Oxygen: the Isotherm process foresees the use of technical oxygen and it’s not necessarily high purity cryogenic oxygen; the oxygen can come from various sources, depending on plant size and location:
- certain countries and localities have networks of gaseous oxygen carried by dedicated pipelines to users who pay according to the consumption;
- for the small sized plant (toxic hearths, industrial and municipal waste applications) the market offers commercial VSA plants that separate oxygen from the air and supply it to the plant; depending on the country these plants can be supplied by the producers in various contract forms (sale, leasing, etc.); for medium sized plants a further advantage lies in the fact that oxygen is produced as a gas from the air, in line with the Isotherm plant requirements, without the need for cryogenic tanks;
- for large plants (coal applications) a dedicated large-sized oxygen producer plant is convenient.

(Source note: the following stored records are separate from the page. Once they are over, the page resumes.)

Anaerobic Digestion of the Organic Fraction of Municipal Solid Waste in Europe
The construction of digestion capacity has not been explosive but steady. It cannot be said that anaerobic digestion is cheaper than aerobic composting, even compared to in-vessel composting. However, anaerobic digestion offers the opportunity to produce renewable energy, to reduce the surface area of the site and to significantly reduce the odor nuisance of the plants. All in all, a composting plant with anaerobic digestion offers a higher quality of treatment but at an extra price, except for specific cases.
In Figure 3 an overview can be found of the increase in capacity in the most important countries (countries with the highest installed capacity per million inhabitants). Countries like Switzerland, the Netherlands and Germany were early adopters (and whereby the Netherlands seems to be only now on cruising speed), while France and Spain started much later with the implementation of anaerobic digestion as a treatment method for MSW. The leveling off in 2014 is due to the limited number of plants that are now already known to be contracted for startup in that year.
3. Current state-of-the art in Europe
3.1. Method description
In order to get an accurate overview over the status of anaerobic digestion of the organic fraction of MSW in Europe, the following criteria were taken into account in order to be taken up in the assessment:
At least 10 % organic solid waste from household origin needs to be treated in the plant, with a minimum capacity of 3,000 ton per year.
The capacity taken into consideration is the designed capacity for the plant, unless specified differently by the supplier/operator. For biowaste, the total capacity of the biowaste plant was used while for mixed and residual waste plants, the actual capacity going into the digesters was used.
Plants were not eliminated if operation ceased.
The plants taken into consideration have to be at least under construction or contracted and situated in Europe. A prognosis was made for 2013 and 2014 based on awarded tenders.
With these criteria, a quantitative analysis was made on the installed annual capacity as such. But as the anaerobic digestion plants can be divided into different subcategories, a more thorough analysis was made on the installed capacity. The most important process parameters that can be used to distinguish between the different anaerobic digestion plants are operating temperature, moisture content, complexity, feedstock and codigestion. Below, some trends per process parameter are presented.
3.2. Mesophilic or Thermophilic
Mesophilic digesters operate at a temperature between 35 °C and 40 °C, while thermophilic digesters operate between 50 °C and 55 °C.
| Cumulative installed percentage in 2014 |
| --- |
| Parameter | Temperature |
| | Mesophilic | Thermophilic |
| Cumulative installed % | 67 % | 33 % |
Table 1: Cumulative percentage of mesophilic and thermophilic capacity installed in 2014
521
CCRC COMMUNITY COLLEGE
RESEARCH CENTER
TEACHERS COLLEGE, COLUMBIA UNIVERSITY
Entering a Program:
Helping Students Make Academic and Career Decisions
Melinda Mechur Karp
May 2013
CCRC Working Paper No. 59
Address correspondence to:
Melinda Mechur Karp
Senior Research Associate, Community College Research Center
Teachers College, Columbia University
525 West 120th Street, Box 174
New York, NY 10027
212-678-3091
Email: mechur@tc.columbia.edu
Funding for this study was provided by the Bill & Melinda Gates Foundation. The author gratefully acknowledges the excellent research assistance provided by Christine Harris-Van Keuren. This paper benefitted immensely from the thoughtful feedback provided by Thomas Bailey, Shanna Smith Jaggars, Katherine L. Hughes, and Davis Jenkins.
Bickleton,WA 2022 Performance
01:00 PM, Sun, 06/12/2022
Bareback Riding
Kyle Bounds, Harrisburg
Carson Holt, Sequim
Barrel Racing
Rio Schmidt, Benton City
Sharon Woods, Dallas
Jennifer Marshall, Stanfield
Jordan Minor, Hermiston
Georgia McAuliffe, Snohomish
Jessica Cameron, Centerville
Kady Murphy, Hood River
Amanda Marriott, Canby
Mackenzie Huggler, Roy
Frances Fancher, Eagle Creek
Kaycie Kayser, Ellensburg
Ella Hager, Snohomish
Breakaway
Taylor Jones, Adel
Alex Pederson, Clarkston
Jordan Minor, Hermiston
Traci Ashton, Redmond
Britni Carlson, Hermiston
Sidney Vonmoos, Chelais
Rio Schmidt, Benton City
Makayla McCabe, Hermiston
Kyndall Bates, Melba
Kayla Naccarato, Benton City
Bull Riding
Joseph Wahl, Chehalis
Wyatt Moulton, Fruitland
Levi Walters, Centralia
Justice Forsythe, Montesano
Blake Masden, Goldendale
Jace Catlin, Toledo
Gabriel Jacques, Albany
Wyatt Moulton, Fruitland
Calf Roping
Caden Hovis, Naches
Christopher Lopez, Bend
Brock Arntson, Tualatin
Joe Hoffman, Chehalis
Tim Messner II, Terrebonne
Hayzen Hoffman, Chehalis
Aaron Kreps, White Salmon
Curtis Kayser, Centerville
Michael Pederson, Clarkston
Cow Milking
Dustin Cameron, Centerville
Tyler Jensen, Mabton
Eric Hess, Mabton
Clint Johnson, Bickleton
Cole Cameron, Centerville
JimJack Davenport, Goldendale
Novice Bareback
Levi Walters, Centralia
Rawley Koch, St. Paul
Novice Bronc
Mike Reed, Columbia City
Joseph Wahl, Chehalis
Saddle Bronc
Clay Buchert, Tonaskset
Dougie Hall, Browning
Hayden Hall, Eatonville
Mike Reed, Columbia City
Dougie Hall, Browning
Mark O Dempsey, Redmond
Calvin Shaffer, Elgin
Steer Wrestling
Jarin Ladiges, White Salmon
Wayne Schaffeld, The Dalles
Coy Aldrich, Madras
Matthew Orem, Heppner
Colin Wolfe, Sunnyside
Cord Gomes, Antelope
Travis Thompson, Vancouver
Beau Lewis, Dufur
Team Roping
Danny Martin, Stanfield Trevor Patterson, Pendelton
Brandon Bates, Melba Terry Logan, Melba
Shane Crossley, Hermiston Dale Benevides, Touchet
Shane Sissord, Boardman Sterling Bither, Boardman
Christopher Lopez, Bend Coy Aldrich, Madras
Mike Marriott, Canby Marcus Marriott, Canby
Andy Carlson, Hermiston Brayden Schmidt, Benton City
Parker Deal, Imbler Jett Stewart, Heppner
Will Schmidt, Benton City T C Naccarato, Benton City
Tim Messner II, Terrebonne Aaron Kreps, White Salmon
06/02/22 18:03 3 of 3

CO2: the Isotherm process produces clean fumes at high CO2 concentrations which, depending on the plant size and location the fumes, can have various destinations:
- go directly into the atmosphere, respecting the laws in force;
- for small sized plants, where the total amount of fumes is modest, there are companies interested to buy such fumes as they are, installing at their own expense, and downstream from the Isotherm plant, a unit for further fumes treatment for the production of industrial CO2;
- for large sized plants (power stations with Isotherm technology) the possible destinations, depending on country and location, are: the atmosphere, exploitation or use for the recovery of oil fractions (EOR- enhanced oil recovery) or capture in deep water-beds (CCS- carbon capture & sequestration).